_TASK_
An image-free, verbatim transcription of the records is the expected result.

_INFORMATION SHOWN_

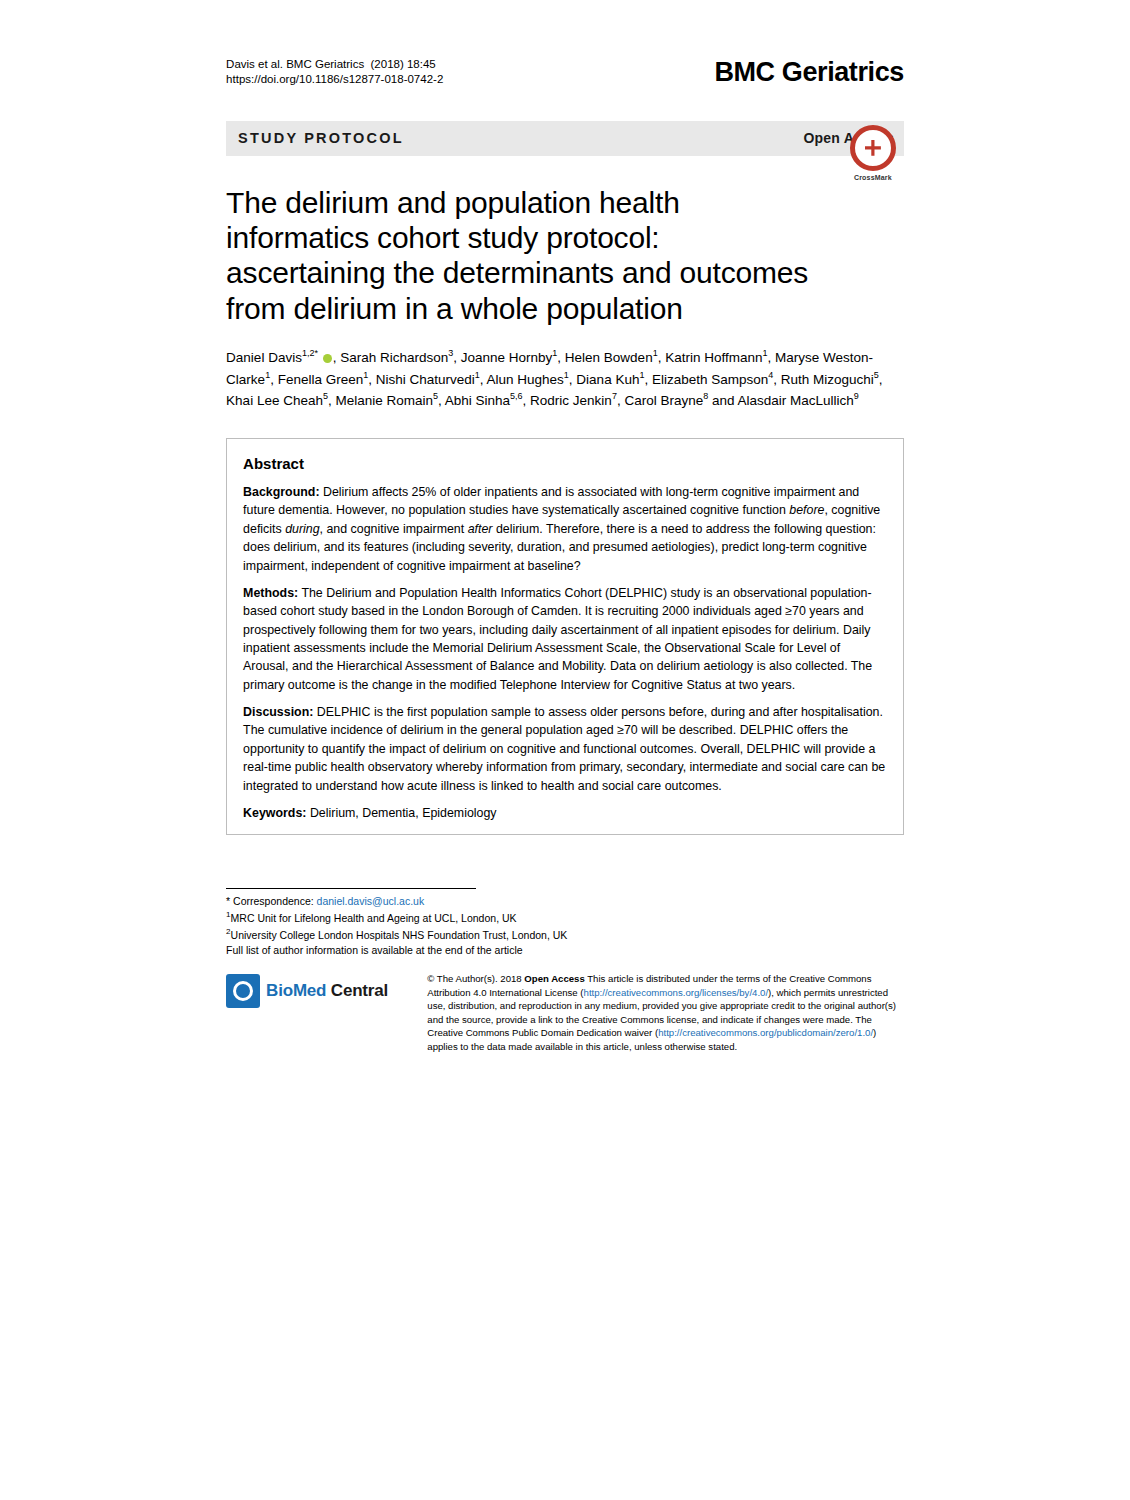Davis et al. BMC Geriatrics (2018) 18:45
https://doi.org/10.1186/s12877-018-0742-2
BMC Geriatrics
Study Protocol
Open Access
CrossMark
The delirium and population health informatics cohort study protocol: ascertaining the determinants and outcomes from delirium in a whole population
Daniel Davis1,2* , Sarah Richardson3, Joanne Hornby1, Helen Bowden1, Katrin Hoffmann1, Maryse Weston-Clarke1, Fenella Green1, Nishi Chaturvedi1, Alun Hughes1, Diana Kuh1, Elizabeth Sampson4, Ruth Mizoguchi5, Khai Lee Cheah5, Melanie Romain5, Abhi Sinha5,6, Rodric Jenkin7, Carol Brayne8 and Alasdair MacLullich9
Abstract
Background: Delirium affects 25% of older inpatients and is associated with long-term cognitive impairment and future dementia. However, no population studies have systematically ascertained cognitive function before, cognitive deficits during, and cognitive impairment after delirium. Therefore, there is a need to address the following question: does delirium, and its features (including severity, duration, and presumed aetiologies), predict long-term cognitive impairment, independent of cognitive impairment at baseline?
Methods: The Delirium and Population Health Informatics Cohort (DELPHIC) study is an observational population-based cohort study based in the London Borough of Camden. It is recruiting 2000 individuals aged ≥70 years and prospectively following them for two years, including daily ascertainment of all inpatient episodes for delirium. Daily inpatient assessments include the Memorial Delirium Assessment Scale, the Observational Scale for Level of Arousal, and the Hierarchical Assessment of Balance and Mobility. Data on delirium aetiology is also collected. The primary outcome is the change in the modified Telephone Interview for Cognitive Status at two years.
Discussion: DELPHIC is the first population sample to assess older persons before, during and after hospitalisation. The cumulative incidence of delirium in the general population aged ≥70 will be described. DELPHIC offers the opportunity to quantify the impact of delirium on cognitive and functional outcomes. Overall, DELPHIC will provide a real-time public health observatory whereby information from primary, secondary, intermediate and social care can be integrated to understand how acute illness is linked to health and social care outcomes.
Keywords: Delirium, Dementia, Epidemiology
* Correspondence: daniel.davis@ucl.ac.uk
1MRC Unit for Lifelong Health and Ageing at UCL, London, UK
2University College London Hospitals NHS Foundation Trust, London, UK
Full list of author information is available at the end of the article
BioMed Central
© The Author(s). 2018 Open Access This article is distributed under the terms of the Creative Commons Attribution 4.0 International License (http://creativecommons.org/licenses/by/4.0/), which permits unrestricted use, distribution, and reproduction in any medium, provided you give appropriate credit to the original author(s) and the source, provide a link to the Creative Commons license, and indicate if changes were made. The Creative Commons Public Domain Dedication waiver (http://creativecommons.org/publicdomain/zero/1.0/) applies to the data made available in this article, unless otherwise stated.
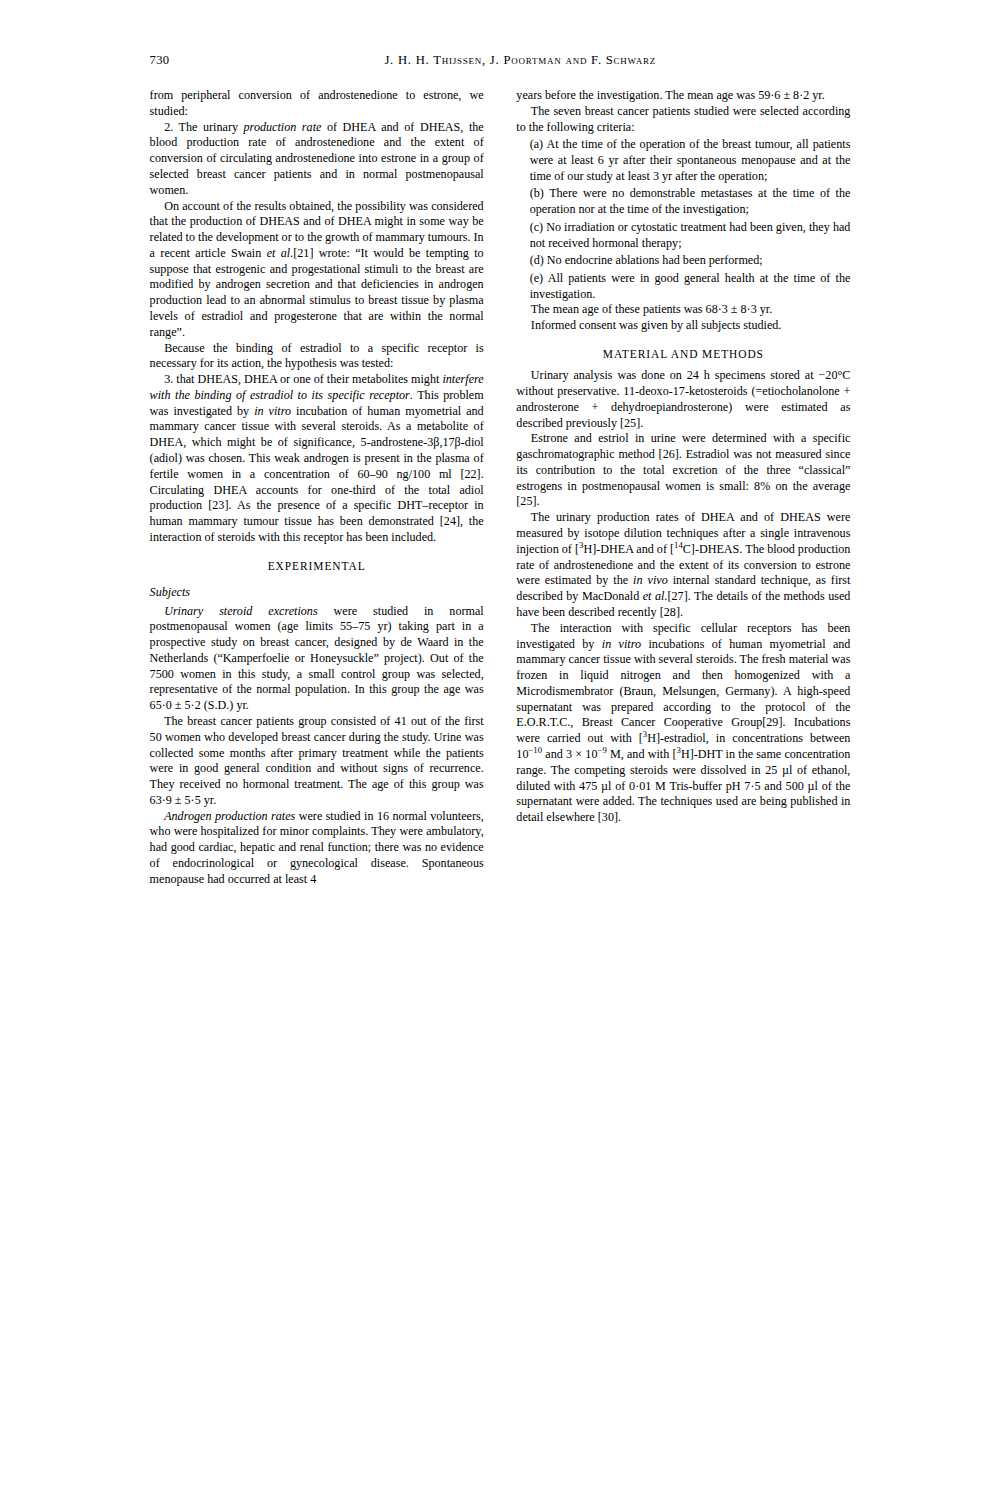730
J. H. H. Thijssen, J. Poortman and F. Schwarz
from peripheral conversion of androstenedione to estrone, we studied:
2. The urinary production rate of DHEA and of DHEAS, the blood production rate of androstenedione and the extent of conversion of circulating androstenedione into estrone in a group of selected breast cancer patients and in normal postmenopausal women.
On account of the results obtained, the possibility was considered that the production of DHEAS and of DHEA might in some way be related to the development or to the growth of mammary tumours. In a recent article Swain et al.[21] wrote: “It would be tempting to suppose that estrogenic and progestational stimuli to the breast are modified by androgen secretion and that deficiencies in androgen production lead to an abnormal stimulus to breast tissue by plasma levels of estradiol and progesterone that are within the normal range”.
Because the binding of estradiol to a specific receptor is necessary for its action, the hypothesis was tested:
3. that DHEAS, DHEA or one of their metabolites might interfere with the binding of estradiol to its specific receptor. This problem was investigated by in vitro incubation of human myometrial and mammary cancer tissue with several steroids. As a metabolite of DHEA, which might be of significance, 5-androstene-3β,17β-diol (adiol) was chosen. This weak androgen is present in the plasma of fertile women in a concentration of 60–90 ng/100 ml [22]. Circulating DHEA accounts for one-third of the total adiol production [23]. As the presence of a specific DHT–receptor in human mammary tumour tissue has been demonstrated [24], the interaction of steroids with this receptor has been included.
EXPERIMENTAL
Subjects
Urinary steroid excretions were studied in normal postmenopausal women (age limits 55–75 yr) taking part in a prospective study on breast cancer, designed by de Waard in the Netherlands (“Kamperfoelie or Honeysuckle” project). Out of the 7500 women in this study, a small control group was selected, representative of the normal population. In this group the age was 65·0 ± 5·2 (S.D.) yr.
The breast cancer patients group consisted of 41 out of the first 50 women who developed breast cancer during the study. Urine was collected some months after primary treatment while the patients were in good general condition and without signs of recurrence. They received no hormonal treatment. The age of this group was 63·9 ± 5·5 yr.
Androgen production rates were studied in 16 normal volunteers, who were hospitalized for minor complaints. They were ambulatory, had good cardiac, hepatic and renal function; there was no evidence of endocrinological or gynecological disease. Spontaneous menopause had occurred at least 4
years before the investigation. The mean age was 59·6 ± 8·2 yr.
The seven breast cancer patients studied were selected according to the following criteria:
(a) At the time of the operation of the breast tumour, all patients were at least 6 yr after their spontaneous menopause and at the time of our study at least 3 yr after the operation;
(b) There were no demonstrable metastases at the time of the operation nor at the time of the investigation;
(c) No irradiation or cytostatic treatment had been given, they had not received hormonal therapy;
(d) No endocrine ablations had been performed;
(e) All patients were in good general health at the time of the investigation.
The mean age of these patients was 68·3 ± 8·3 yr.
Informed consent was given by all subjects studied.
MATERIAL AND METHODS
Urinary analysis was done on 24 h specimens stored at −20°C without preservative. 11-deoxo-17-ketosteroids (=etiocholanolone + androsterone + dehydroepiandrosterone) were estimated as described previously [25].
Estrone and estriol in urine were determined with a specific gaschromatographic method [26]. Estradiol was not measured since its contribution to the total excretion of the three “classical” estrogens in postmenopausal women is small: 8% on the average [25].
The urinary production rates of DHEA and of DHEAS were measured by isotope dilution techniques after a single intravenous injection of [3H]-DHEA and of [14C]-DHEAS. The blood production rate of androstenedione and the extent of its conversion to estrone were estimated by the in vivo internal standard technique, as first described by MacDonald et al.[27]. The details of the methods used have been described recently [28].
The interaction with specific cellular receptors has been investigated by in vitro incubations of human myometrial and mammary cancer tissue with several steroids. The fresh material was frozen in liquid nitrogen and then homogenized with a Microdismembrator (Braun, Melsungen, Germany). A high-speed supernatant was prepared according to the protocol of the E.O.R.T.C., Breast Cancer Cooperative Group[29]. Incubations were carried out with [3H]-estradiol, in concentrations between 10−10 and 3 × 10−9 M, and with [3H]-DHT in the same concentration range. The competing steroids were dissolved in 25 µl of ethanol, diluted with 475 µl of 0·01 M Tris-buffer pH 7·5 and 500 µl of the supernatant were added. The techniques used are being published in detail elsewhere [30].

_TASK RESPONSE_
Davis et al. BMC Geriatrics (2018) 18:45
https://doi.org/10.1186/s12877-018-0742-2
BMC Geriatrics
Study Protocol
Open Access
CrossMark
The delirium and population health informatics cohort study protocol: ascertaining the determinants and outcomes from delirium in a whole population
Daniel Davis1,2* , Sarah Richardson3, Joanne Hornby1, Helen Bowden1, Katrin Hoffmann1, Maryse Weston-Clarke1, Fenella Green1, Nishi Chaturvedi1, Alun Hughes1, Diana Kuh1, Elizabeth Sampson4, Ruth Mizoguchi5, Khai Lee Cheah5, Melanie Romain5, Abhi Sinha5,6, Rodric Jenkin7, Carol Brayne8 and Alasdair MacLullich9
Abstract
Background: Delirium affects 25% of older inpatients and is associated with long-term cognitive impairment and future dementia. However, no population studies have systematically ascertained cognitive function before, cognitive deficits during, and cognitive impairment after delirium. Therefore, there is a need to address the following question: does delirium, and its features (including severity, duration, and presumed aetiologies), predict long-term cognitive impairment, independent of cognitive impairment at baseline?
Methods: The Delirium and Population Health Informatics Cohort (DELPHIC) study is an observational population-based cohort study based in the London Borough of Camden. It is recruiting 2000 individuals aged ≥70 years and prospectively following them for two years, including daily ascertainment of all inpatient episodes for delirium. Daily inpatient assessments include the Memorial Delirium Assessment Scale, the Observational Scale for Level of Arousal, and the Hierarchical Assessment of Balance and Mobility. Data on delirium aetiology is also collected. The primary outcome is the change in the modified Telephone Interview for Cognitive Status at two years.
Discussion: DELPHIC is the first population sample to assess older persons before, during and after hospitalisation. The cumulative incidence of delirium in the general population aged ≥70 will be described. DELPHIC offers the opportunity to quantify the impact of delirium on cognitive and functional outcomes. Overall, DELPHIC will provide a real-time public health observatory whereby information from primary, secondary, intermediate and social care can be integrated to understand how acute illness is linked to health and social care outcomes.
Keywords: Delirium, Dementia, Epidemiology
* Correspondence: daniel.davis@ucl.ac.uk
1MRC Unit for Lifelong Health and Ageing at UCL, London, UK
2University College London Hospitals NHS Foundation Trust, London, UK
Full list of author information is available at the end of the article
BioMed Central
© The Author(s). 2018 Open Access This article is distributed under the terms of the Creative Commons Attribution 4.0 International License (http://creativecommons.org/licenses/by/4.0/), which permits unrestricted use, distribution, and reproduction in any medium, provided you give appropriate credit to the original author(s) and the source, provide a link to the Creative Commons license, and indicate if changes were made. The Creative Commons Public Domain Dedication waiver (http://creativecommons.org/publicdomain/zero/1.0/) applies to the data made available in this article, unless otherwise stated.
730
J. H. H. Thijssen, J. Poortman and F. Schwarz
from peripheral conversion of androstenedione to estrone, we studied:
2. The urinary production rate of DHEA and of DHEAS, the blood production rate of androstenedione and the extent of conversion of circulating androstenedione into estrone in a group of selected breast cancer patients and in normal postmenopausal women.
On account of the results obtained, the possibility was considered that the production of DHEAS and of DHEA might in some way be related to the development or to the growth of mammary tumours. In a recent article Swain et al.[21] wrote: “It would be tempting to suppose that estrogenic and progestational stimuli to the breast are modified by androgen secretion and that deficiencies in androgen production lead to an abnormal stimulus to breast tissue by plasma levels of estradiol and progesterone that are within the normal range”.
Because the binding of estradiol to a specific receptor is necessary for its action, the hypothesis was tested:
3. that DHEAS, DHEA or one of their metabolites might interfere with the binding of estradiol to its specific receptor. This problem was investigated by in vitro incubation of human myometrial and mammary cancer tissue with several steroids. As a metabolite of DHEA, which might be of significance, 5-androstene-3β,17β-diol (adiol) was chosen. This weak androgen is present in the plasma of fertile women in a concentration of 60–90 ng/100 ml [22]. Circulating DHEA accounts for one-third of the total adiol production [23]. As the presence of a specific DHT–receptor in human mammary tumour tissue has been demonstrated [24], the interaction of steroids with this receptor has been included.
EXPERIMENTAL
Subjects
Urinary steroid excretions were studied in normal postmenopausal women (age limits 55–75 yr) taking part in a prospective study on breast cancer, designed by de Waard in the Netherlands (“Kamperfoelie or Honeysuckle” project). Out of the 7500 women in this study, a small control group was selected, representative of the normal population. In this group the age was 65·0 ± 5·2 (S.D.) yr.
The breast cancer patients group consisted of 41 out of the first 50 women who developed breast cancer during the study. Urine was collected some months after primary treatment while the patients were in good general condition and without signs of recurrence. They received no hormonal treatment. The age of this group was 63·9 ± 5·5 yr.
Androgen production rates were studied in 16 normal volunteers, who were hospitalized for minor complaints. They were ambulatory, had good cardiac, hepatic and renal function; there was no evidence of endocrinological or gynecological disease. Spontaneous menopause had occurred at least 4
years before the investigation. The mean age was 59·6 ± 8·2 yr.
The seven breast cancer patients studied were selected according to the following criteria:
(a) At the time of the operation of the breast tumour, all patients were at least 6 yr after their spontaneous menopause and at the time of our study at least 3 yr after the operation;
(b) There were no demonstrable metastases at the time of the operation nor at the time of the investigation;
(c) No irradiation or cytostatic treatment had been given, they had not received hormonal therapy;
(d) No endocrine ablations had been performed;
(e) All patients were in good general health at the time of the investigation.
The mean age of these patients was 68·3 ± 8·3 yr.
Informed consent was given by all subjects studied.
MATERIAL AND METHODS
Urinary analysis was done on 24 h specimens stored at −20°C without preservative. 11-deoxo-17-ketosteroids (=etiocholanolone + androsterone + dehydroepiandrosterone) were estimated as described previously [25].
Estrone and estriol in urine were determined with a specific gaschromatographic method [26]. Estradiol was not measured since its contribution to the total excretion of the three “classical” estrogens in postmenopausal women is small: 8% on the average [25].
The urinary production rates of DHEA and of DHEAS were measured by isotope dilution techniques after a single intravenous injection of [3H]-DHEA and of [14C]-DHEAS. The blood production rate of androstenedione and the extent of its conversion to estrone were estimated by the in vivo internal standard technique, as first described by MacDonald et al.[27]. The details of the methods used have been described recently [28].
The interaction with specific cellular receptors has been investigated by in vitro incubations of human myometrial and mammary cancer tissue with several steroids. The fresh material was frozen in liquid nitrogen and then homogenized with a Microdismembrator (Braun, Melsungen, Germany). A high-speed supernatant was prepared according to the protocol of the E.O.R.T.C., Breast Cancer Cooperative Group[29]. Incubations were carried out with [3H]-estradiol, in concentrations between 10−10 and 3 × 10−9 M, and with [3H]-DHT in the same concentration range. The competing steroids were dissolved in 25 µl of ethanol, diluted with 475 µl of 0·01 M Tris-buffer pH 7·5 and 500 µl of the supernatant were added. The techniques used are being published in detail elsewhere [30].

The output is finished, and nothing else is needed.